====== Provided information

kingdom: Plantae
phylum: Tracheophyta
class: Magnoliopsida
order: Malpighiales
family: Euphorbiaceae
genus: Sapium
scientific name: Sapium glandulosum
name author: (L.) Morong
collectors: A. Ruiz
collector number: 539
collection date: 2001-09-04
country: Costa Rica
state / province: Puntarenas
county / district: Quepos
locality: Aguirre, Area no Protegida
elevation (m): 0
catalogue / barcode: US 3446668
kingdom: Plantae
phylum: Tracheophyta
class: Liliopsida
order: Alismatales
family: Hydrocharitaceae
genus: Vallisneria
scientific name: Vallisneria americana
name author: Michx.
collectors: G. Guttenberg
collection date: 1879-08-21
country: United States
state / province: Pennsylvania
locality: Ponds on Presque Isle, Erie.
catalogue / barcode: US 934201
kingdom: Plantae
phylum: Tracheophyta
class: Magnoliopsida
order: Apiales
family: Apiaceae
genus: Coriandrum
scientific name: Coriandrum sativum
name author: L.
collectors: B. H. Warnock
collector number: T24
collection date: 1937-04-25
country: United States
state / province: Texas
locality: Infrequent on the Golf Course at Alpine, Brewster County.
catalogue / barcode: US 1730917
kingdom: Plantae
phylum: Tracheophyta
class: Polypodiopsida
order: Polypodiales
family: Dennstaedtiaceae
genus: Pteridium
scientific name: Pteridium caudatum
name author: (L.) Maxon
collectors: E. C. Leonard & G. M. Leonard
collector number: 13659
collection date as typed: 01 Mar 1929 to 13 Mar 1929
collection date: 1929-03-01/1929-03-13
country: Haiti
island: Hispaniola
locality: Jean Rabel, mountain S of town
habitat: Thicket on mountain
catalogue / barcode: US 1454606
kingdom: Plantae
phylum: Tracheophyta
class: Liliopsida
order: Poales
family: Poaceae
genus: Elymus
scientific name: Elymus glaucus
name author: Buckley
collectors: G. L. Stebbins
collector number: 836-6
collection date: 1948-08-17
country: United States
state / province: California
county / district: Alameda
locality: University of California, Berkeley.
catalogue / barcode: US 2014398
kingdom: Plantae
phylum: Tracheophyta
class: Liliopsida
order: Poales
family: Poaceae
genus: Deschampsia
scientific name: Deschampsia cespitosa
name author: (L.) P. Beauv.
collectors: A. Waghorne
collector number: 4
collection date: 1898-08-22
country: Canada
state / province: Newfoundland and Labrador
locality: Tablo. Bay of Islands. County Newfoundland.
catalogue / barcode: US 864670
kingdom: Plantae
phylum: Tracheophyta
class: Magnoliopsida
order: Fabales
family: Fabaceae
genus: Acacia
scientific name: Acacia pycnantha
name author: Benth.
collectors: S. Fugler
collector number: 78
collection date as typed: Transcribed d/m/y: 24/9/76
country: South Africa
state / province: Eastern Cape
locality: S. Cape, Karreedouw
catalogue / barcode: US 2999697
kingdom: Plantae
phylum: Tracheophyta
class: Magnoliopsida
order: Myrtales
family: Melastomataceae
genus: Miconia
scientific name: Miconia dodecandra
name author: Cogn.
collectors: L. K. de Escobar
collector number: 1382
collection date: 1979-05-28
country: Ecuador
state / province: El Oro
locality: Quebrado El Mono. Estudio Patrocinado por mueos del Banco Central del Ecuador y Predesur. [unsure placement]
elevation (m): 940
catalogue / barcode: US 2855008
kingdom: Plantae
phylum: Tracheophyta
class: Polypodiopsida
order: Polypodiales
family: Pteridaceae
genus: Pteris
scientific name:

============

> _Problem details_: Copy every line of the rows above word for word, keeping their order.

> _The answer_:
kingdom: Plantae
phylum: Tracheophyta
class: Magnoliopsida
order: Malpighiales
family: Euphorbiaceae
genus: Sapium
scientific name: Sapium glandulosum
name author: (L.) Morong
collectors: A. Ruiz
collector number: 539
collection date: 2001-09-04
country: Costa Rica
state / province: Puntarenas
county / district: Quepos
locality: Aguirre, Area no Protegida
elevation (m): 0
catalogue / barcode: US 3446668
kingdom: Plantae
phylum: Tracheophyta
class: Liliopsida
order: Alismatales
family: Hydrocharitaceae
genus: Vallisneria
scientific name: Vallisneria americana
name author: Michx.
collectors: G. Guttenberg
collection date: 1879-08-21
country: United States
state / province: Pennsylvania
locality: Ponds on Presque Isle, Erie.
catalogue / barcode: US 934201
kingdom: Plantae
phylum: Tracheophyta
class: Magnoliopsida
order: Apiales
family: Apiaceae
genus: Coriandrum
scientific name: Coriandrum sativum
name author: L.
collectors: B. H. Warnock
collector number: T24
collection date: 1937-04-25
country: United States
state / province: Texas
locality: Infrequent on the Golf Course at Alpine, Brewster County.
catalogue / barcode: US 1730917
kingdom: Plantae
phylum: Tracheophyta
class: Polypodiopsida
order: Polypodiales
family: Dennstaedtiaceae
genus: Pteridium
scientific name: Pteridium caudatum
name author: (L.) Maxon
collectors: E. C. Leonard & G. M. Leonard
collector number: 13659
collection date as typed: 01 Mar 1929 to 13 Mar 1929
collection date: 1929-03-01/1929-03-13
country: Haiti
island: Hispaniola
locality: Jean Rabel, mountain S of town
habitat: Thicket on mountain
catalogue / barcode: US 1454606
kingdom: Plantae
phylum: Tracheophyta
class: Liliopsida
order: Poales
family: Poaceae
genus: Elymus
scientific name: Elymus glaucus
name author: Buckley
collectors: G. L. Stebbins
collector number: 836-6
collection date: 1948-08-17
country: United States
state / province: California
county / district: Alameda
locality: University of California, Berkeley.
catalogue / barcode: US 2014398
kingdom: Plantae
phylum: Tracheophyta
class: Liliopsida
order: Poales
family: Poaceae
genus: Deschampsia
scientific name: Deschampsia cespitosa
name author: (L.) P. Beauv.
collectors: A. Waghorne
collector number: 4
collection date: 1898-08-22
country: Canada
state / province: Newfoundland and Labrador
locality: Tablo. Bay of Islands. County Newfoundland.
catalogue / barcode: US 864670
kingdom: Plantae
phylum: Tracheophyta
class: Magnoliopsida
order: Fabales
family: Fabaceae
genus: Acacia
scientific name: Acacia pycnantha
name author: Benth.
collectors: S. Fugler
collector number: 78
collection date as typed: Transcribed d/m/y: 24/9/76
country: South Africa
state / province: Eastern Cape
locality: S. Cape, Karreedouw
catalogue / barcode: US 2999697
kingdom: Plantae
phylum: Tracheophyta
class: Magnoliopsida
order: Myrtales
family: Melastomataceae
genus: Miconia
scientific name: Miconia dodecandra
name author: Cogn.
collectors: L. K. de Escobar
collector number: 1382
collection date: 1979-05-28
country: Ecuador
state / province: El Oro
locality: Quebrado El Mono. Estudio Patrocinado por mueos del Banco Central del Ecuador y Predesur. [unsure placement]
elevation (m): 940
catalogue / barcode: US 2855008
kingdom: Plantae
phylum: Tracheophyta
class: Polypodiopsida
order: Polypodiales
family: Pteridaceae
genus: Pteris
scientific name:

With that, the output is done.